----- Data section
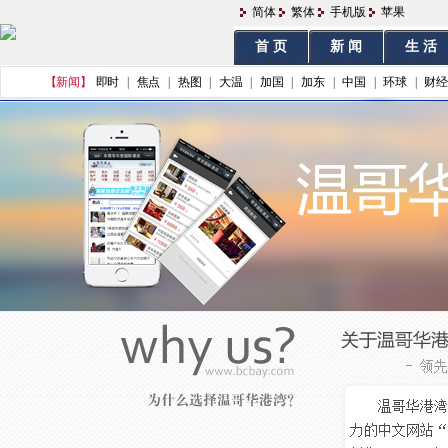
简体
繁体
手机版
苹果
首 页
新 闻
生 活
【新闻】
即时
|
焦点
|
热图
|
大温
|
加国
|
加东
|
中国
|
环球
|
财经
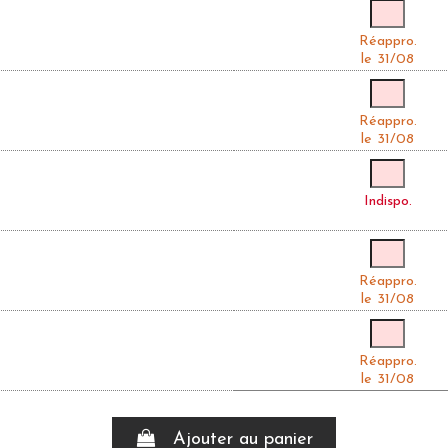
Réappro.
le 31/08
Réappro.
le 31/08
Indispo.
Réappro.
le 31/08
Réappro.
le 31/08
Ajouter au panier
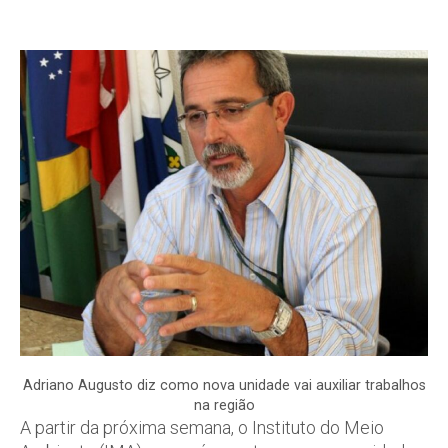
Adriano Augusto diz como nova unidade vai auxiliar trabalhos
na região
A partir da próxima semana, o Instituto do Meio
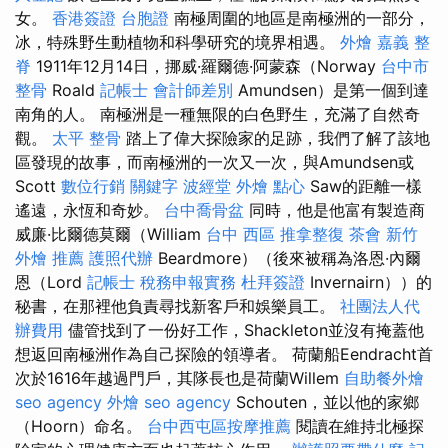
女。
香港簽證 台胞證
南極周圍的地區是南極洲的一部分，
冰，特殊野生動植物和科學研究的境界相遇。
外燴 嘉義
整
脊
1911年12月14日，挪威·羅爾德·阿蒙森（Norway
台中市
整骨
Roald
記帳士 會計師差別
Amundsen）是第一個到達
南角的人。 南極洲是一種無限的白色野生，充滿了自然奇
觀。
太平 整骨
踏上了偉大探險家的足跡，我們了解了該地
區發現的故事，而南極洲的一次又一次，與Amundsen或
Scott
數位行銷
關鍵字
波經堂
外燴 點心
Saw的距離一樣
遙遠，永恆和奇妙。
台中喬骨盆
同時，他是他富有製造商
威廉·比爾德莫爾（William
台中 西區 推拿整復
茶會
新竹
外燴 推薦
護照代辦
Beardmore）（後來被稱為洛恩·內爾
恩（Lord
記帳士 稅務申報實務
杜拜簽證
Invernairn））的
秘書，在那裡他負責尋找新客戶和娛樂員工。
社團法人代
辦費用
儘管找到了一份好工作，Shackleton並沒有掩蓋他
想返回南極洲作為自己探險的領導者。 荷蘭船Eendracht首
次於1616年越過門戶，其隊長也是荷蘭Willem
自助餐外燴
seo agency
外燴
seo agency
Schouten，並以他的家鄉
（Hoorn）命名。
台中西屯區按摩推薦
閱讀在維持北極探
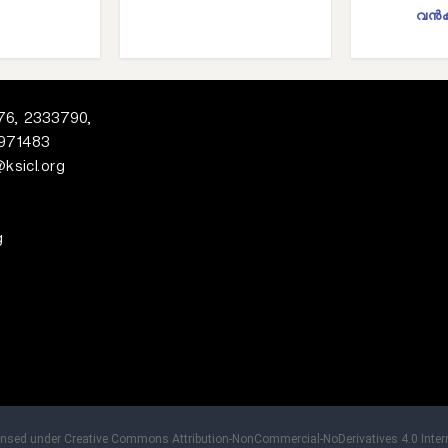
വന്‍
6, 2333790,
971483
@ksicl.org
g
censed under Creative Commons Attribution-NonCommercial-NoDerivatives 4.0 Intern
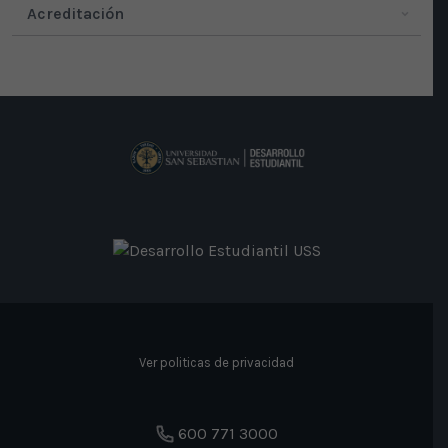
Acreditación
Ver politicas de privacidad
600 771 3000
Facebook
Twitter
Instagram
YouTube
----------
(Exercise instructions) Give the entries above again, exactly as written and free of images.

(Solved problem)
简体
繁体
手机版
苹果
首 页
新 闻
生 活
【新闻】
即时
|
焦点
|
热图
|
大温
|
加国
|
加东
|
中国
|
环球
|
财经
Réappro.
le 31/08
Réappro.
le 31/08
Indispo.
Réappro.
le 31/08
Réappro.
le 31/08
Ajouter au panier
Adriano Augusto diz como nova unidade vai auxiliar trabalhos
na região
A partir da próxima semana, o Instituto do Meio
女。
香港簽證 台胞證
南極周圍的地區是南極洲的一部分，
冰，特殊野生動植物和科學研究的境界相遇。
外燴 嘉義
整
脊
1911年12月14日，挪威·羅爾德·阿蒙森（Norway
台中市
整骨
Roald
記帳士 會計師差別
Amundsen）是第一個到達
南角的人。 南極洲是一種無限的白色野生，充滿了自然奇
觀。
太平 整骨
踏上了偉大探險家的足跡，我們了解了該地
區發現的故事，而南極洲的一次又一次，與Amundsen或
Scott
數位行銷
關鍵字
波經堂
外燴 點心
Saw的距離一樣
遙遠，永恆和奇妙。
台中喬骨盆
同時，他是他富有製造商
威廉·比爾德莫爾（William
台中 西區 推拿整復
茶會
新竹
外燴 推薦
護照代辦
Beardmore）（後來被稱為洛恩·內爾
恩（Lord
記帳士 稅務申報實務
杜拜簽證
Invernairn））的
秘書，在那裡他負責尋找新客戶和娛樂員工。
社團法人代
辦費用
儘管找到了一份好工作，Shackleton並沒有掩蓋他
想返回南極洲作為自己探險的領導者。 荷蘭船Eendracht首
次於1616年越過門戶，其隊長也是荷蘭Willem
自助餐外燴
seo agency
外燴
seo agency
Schouten，並以他的家鄉
（Hoorn）命名。
台中西屯區按摩推薦
閱讀在維持北極探
വന്‍
6, 2333790,
971483
@ksicl.org
g
censed under Creative Commons Attribution-NonCommercial-NoDerivatives 4.0 Intern
Acreditación
Ver politicas de privacidad
600 771 3000
Facebook
Twitter
Instagram
YouTube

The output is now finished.